El problema está en la pregunta misma y en el concepto que tenemos de Dios y del hombre. Creemos que Jesús ha venido al mundo a evitar el mal, las calamidades y el sufrimiento. Y, como en el mundo sigue habiendo dolor y atrocidades sin número, nos desanimamos o nos enfadamos, y dejamos de creer en ese Dios que debería resolverlo todo. Olvidamos que Jesús no vino para traernos el bienestar, la economía y la solución a todos los males. Jesús vino para traernos a Dios. De él proviene toda salvación. Cuando las personas se dejan llenar de Dios, es cuando tienen la capacidad y la fuerza para generar paz, justicia, bienestar y economía para todos. Solucionar los problemas de este mundo está en nuestras manos, y Dios nos ha dado los medios suficientes para ello. En cambio, convertir nuestro corazón y despertar en nosotros un amor sin límites es un don que sólo él nos puede dar. 

El milagro de abrirse 


Creer significa adherirse a Jesús, dejar que Dios penetre en nuestra vida y configurar nuestra existencia según él. Dice Jesús que, si tuviéramos tan sólo un poquito de fe, pequeña como una semilla de mostaza, podríamos mover montañas. Un gramo de fe provoca milagros extraordinarios. Ahora bien, si a esta fe sumáramos la de todos los cristianos, lograríamos arrancar las raíces del mal del corazón humano. El gran milagro, en realidad, es abrirse a Dios y creer en él. 

La fe no se compone sólo de palabras o sentimientos. La fe se traduce en obras. Nuestra vida cristiana no se reduce a una fe ritual, de prácticas religiosas, sino a una experiencia de caridad y de servicio.

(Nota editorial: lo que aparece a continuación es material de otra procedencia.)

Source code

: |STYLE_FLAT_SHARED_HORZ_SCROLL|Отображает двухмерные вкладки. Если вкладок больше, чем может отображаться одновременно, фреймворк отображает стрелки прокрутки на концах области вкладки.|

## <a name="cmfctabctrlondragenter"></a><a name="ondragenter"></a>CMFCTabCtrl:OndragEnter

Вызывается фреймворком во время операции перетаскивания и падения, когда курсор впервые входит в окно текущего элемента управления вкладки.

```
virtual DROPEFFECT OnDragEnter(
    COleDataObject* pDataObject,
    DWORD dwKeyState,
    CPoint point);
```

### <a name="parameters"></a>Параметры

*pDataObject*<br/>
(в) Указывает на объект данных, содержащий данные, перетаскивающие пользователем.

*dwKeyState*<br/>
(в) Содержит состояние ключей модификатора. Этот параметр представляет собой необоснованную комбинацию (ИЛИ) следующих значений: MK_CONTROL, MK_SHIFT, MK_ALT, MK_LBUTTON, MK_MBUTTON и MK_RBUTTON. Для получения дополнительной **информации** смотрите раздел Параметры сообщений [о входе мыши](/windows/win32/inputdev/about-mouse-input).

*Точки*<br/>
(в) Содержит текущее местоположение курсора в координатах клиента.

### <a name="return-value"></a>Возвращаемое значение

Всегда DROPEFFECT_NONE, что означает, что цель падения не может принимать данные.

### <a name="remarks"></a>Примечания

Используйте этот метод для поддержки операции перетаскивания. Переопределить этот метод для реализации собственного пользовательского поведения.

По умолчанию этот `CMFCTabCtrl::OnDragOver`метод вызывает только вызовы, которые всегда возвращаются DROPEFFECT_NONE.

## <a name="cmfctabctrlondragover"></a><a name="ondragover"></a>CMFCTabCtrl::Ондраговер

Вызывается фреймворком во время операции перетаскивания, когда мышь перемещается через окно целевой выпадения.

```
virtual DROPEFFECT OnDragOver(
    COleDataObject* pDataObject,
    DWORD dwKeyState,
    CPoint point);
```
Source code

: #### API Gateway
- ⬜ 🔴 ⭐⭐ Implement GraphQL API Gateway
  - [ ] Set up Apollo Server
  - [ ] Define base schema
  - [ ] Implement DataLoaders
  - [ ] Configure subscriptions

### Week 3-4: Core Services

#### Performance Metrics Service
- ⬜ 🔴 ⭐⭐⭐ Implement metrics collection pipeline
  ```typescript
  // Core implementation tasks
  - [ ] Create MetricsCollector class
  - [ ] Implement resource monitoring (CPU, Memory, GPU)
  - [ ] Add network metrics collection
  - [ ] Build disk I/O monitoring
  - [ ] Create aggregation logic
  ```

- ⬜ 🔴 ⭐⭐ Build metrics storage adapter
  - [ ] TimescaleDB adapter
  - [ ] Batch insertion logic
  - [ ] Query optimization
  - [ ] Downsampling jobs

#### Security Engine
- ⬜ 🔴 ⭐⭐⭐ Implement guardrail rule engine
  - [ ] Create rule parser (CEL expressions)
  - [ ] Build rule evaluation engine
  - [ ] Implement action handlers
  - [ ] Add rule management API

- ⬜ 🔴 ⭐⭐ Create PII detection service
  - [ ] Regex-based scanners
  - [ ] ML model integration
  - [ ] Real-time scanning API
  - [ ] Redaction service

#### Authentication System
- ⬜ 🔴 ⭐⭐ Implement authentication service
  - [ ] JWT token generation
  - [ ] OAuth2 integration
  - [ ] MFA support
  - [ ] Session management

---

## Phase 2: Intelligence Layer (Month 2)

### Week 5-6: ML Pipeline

Tener fe implica una actitud de constante atención para socorrer las necesidades de los demás. 

Somos servidores 


“Sólo somos pobres siervos y hemos hecho lo que debíamos”, así acaba este evangelio de hoy. Del mismo modo que una madre tiene que cuidar a su hijo, un médico a su paciente o un maestro a sus alumnos, y nadie se sorprende de que lo hagan, incluso con mucho amor y dedicación, un bautizado seguidor de Cristo se caracteriza por el servicio. La actitud de entrega y generosidad es intrínseca del ser cristiano. Por tanto, no pidamos reconocimientos ni palmaditas en la espalda por cumplir nuestro deber. Servir y entregarse a una tarea para obtener reconocimiento y aplausos es una gran inmadurez. El cristiano sabe que es un fiel sirviente y encuentra su alegría cumpliendo lo que debe hacer. 

Los sacramentos alimentan nuestra fe 


Las personas que venimos asiduamente a misa y cumplimos con los sacramentos, se supone que ya tenemos una fe muy sólida. No sólo creemos, celebramos nuestra fe. Cada vez que participamos en la eucaristía estamos tomando al mismo Jesús y estamos fortaleciendo nuestra vida interior. El bautizo es la primera inmersión en la vida cristiana. La eucaristía da un paso más: es la celebración de esta fe, compartiéndola con los demás. Cuando se celebra algo, aquello que se comparte nos hace crecer. Si el bautismo y la eucaristía no nos mueven a ir más allá del cumplimiento del precepto, ¿no será que estamos cumpliendo de forma muy rutinaria? Creer en Dios no se reduce a venir a misa; se trata de modelar nuestra vida según Dios y esto afecta a la familia, el trabajo, la economía, nuestra visión del mundo… Toda nuestra existencia queda transformada por una fe viva. No dejemos, nunca, de poner en nuestros labios, y en nuestro corazón, esta plegaria: “Señor, aumenta nuestra fe”.